Categories of submission:
	Individual oral presentations (single or multiple author).  20 minutes +
10 minutes for discussion.
	Posters.  One or more poster sessions will be organized, depending on
demand.
	Oral or poster.  This means you prefer an oral presentation but can also
do a poster.  If there are more good abstracts than we can accommodate,
the Program Committee will schedule some as posters.
	If you choose either category "poster" or "oral or poster" you will
increase your chances of acceptance.
	Workshops.   Both the sense of the 2007 meeting and the realities of
competition for rooms during the busy UC Berkeley summer session dictate
that we have very few workshops during ALT 8.  (A workshop is a
thematically unified organized session held at the same time as other
sessions.)  We will probably schedule all workshops during the same time,
likely Sunday afternoon, July 26.  Please note the following policies:
	Each workshop presenter sends in an abstract for their presentation.  The
workshop organizer also sends in an abstract for the workshop, about half
a page to a page in length.  (Workshop organizers can collect the
individual abstracts and attach them all to a single submission email, or
have their presenters send in their own individual abstracts.  Either way
is OK.)
	Each abstract will be reviewed in the same way as non-workshop individual
papers, and will be individually accepted or not.  The whole workshop
abstract will also be competitively reviewed.  If all the individual
abstracts and the workshop abstract are accepted, the workshop will be
scheduled as a workshop.  If not, the accepted papers will be scheduled
as regular individual presentations (and may be scheduled together, as we
will aim for thematic unity of conference sessions where possible).  In
the case of a close call (e.g. a workshop with all but one presentation
accepted; all presentations accepted but workshop proposal not accepted;
etc.) the Program Committee will try to resolve things in as
member-friendly a way as possible.
	Maximum number of papers per workshop:  6 (or 5 if the introduction is
more than a few sentences).  A workshop must fit into a 3-hour time slot.
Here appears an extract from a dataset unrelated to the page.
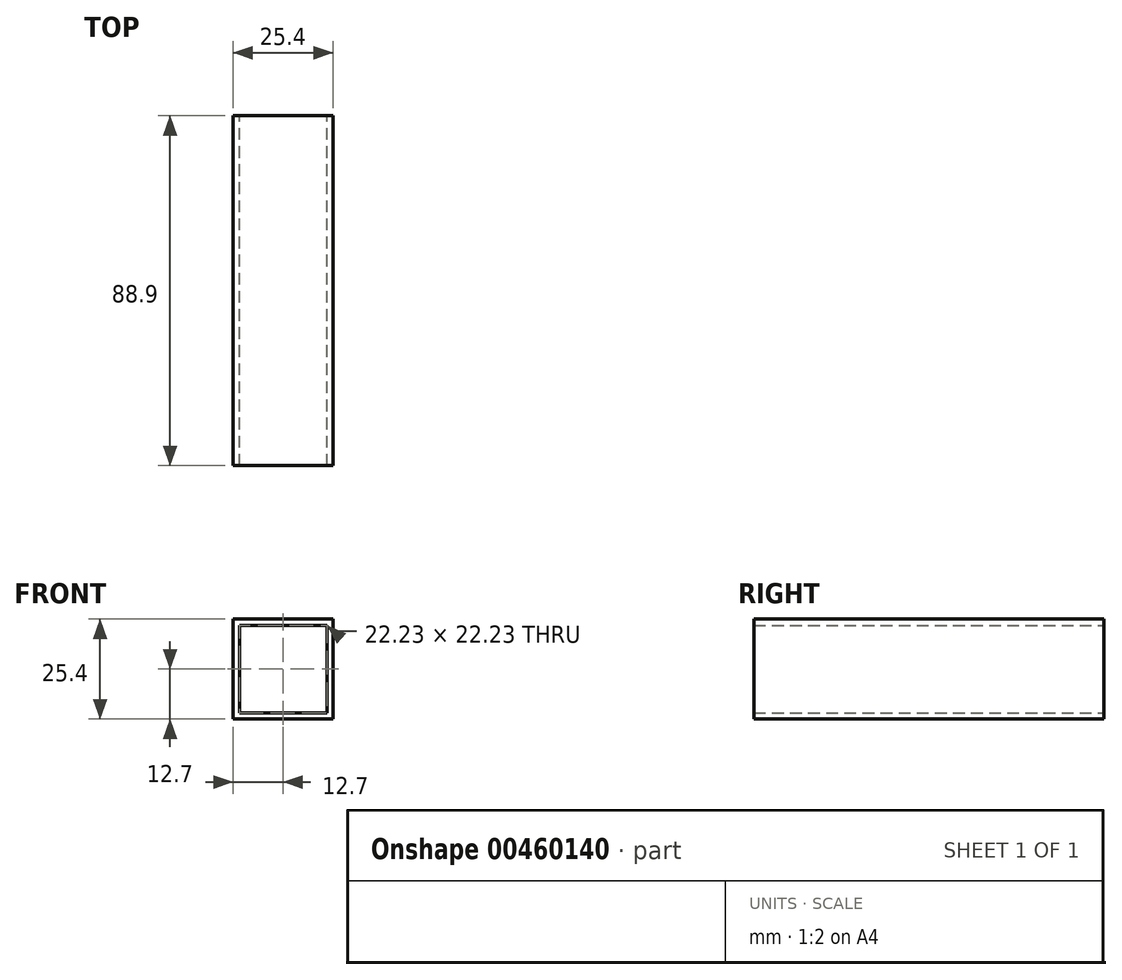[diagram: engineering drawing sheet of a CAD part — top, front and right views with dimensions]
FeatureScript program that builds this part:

	TPI posters:  Typology and public interest.  Meeting on a large busy
campus during the LSA Institute and the general Summer Session gives
typologists an opportunity to communicate to non-typologists and
non-linguistics why and how typology is interesting and what important
discoveries are being made in typology.  Therefore we plan to schedule an
over-quota TPI poster and if possible a competition to pick the posters
(TPI and other) that do the best job of communicating the interest of
typology and/or typological phenomena of interest, and display the
winners for a longer time in a prominent display cabinet in one of the
important campus buildings.  By "over quota" we mean that TPI posters can
be a second single-author abstract.  With this TPI poster session and
competition we hope to inspire members to mobilize their graphic,
communicative, and analytic skills to produce compelling posters on such
topics as:
	• Typological rarities and other phenomena of interest, previously
published or not.  These might include findings from recent fieldwork for
which you have a squib-like presentation, phenomena noted in published
literature, proposed correlations, etc.
	• Public communications making clear in not-too-technical terms the
interest of something you have already published or are publishing (or
e.g. presenting at this conference).
	• Examples of best practice in typological work
	• Demonstrations of software and its applications
	• Teaching materials, curriculum, etc.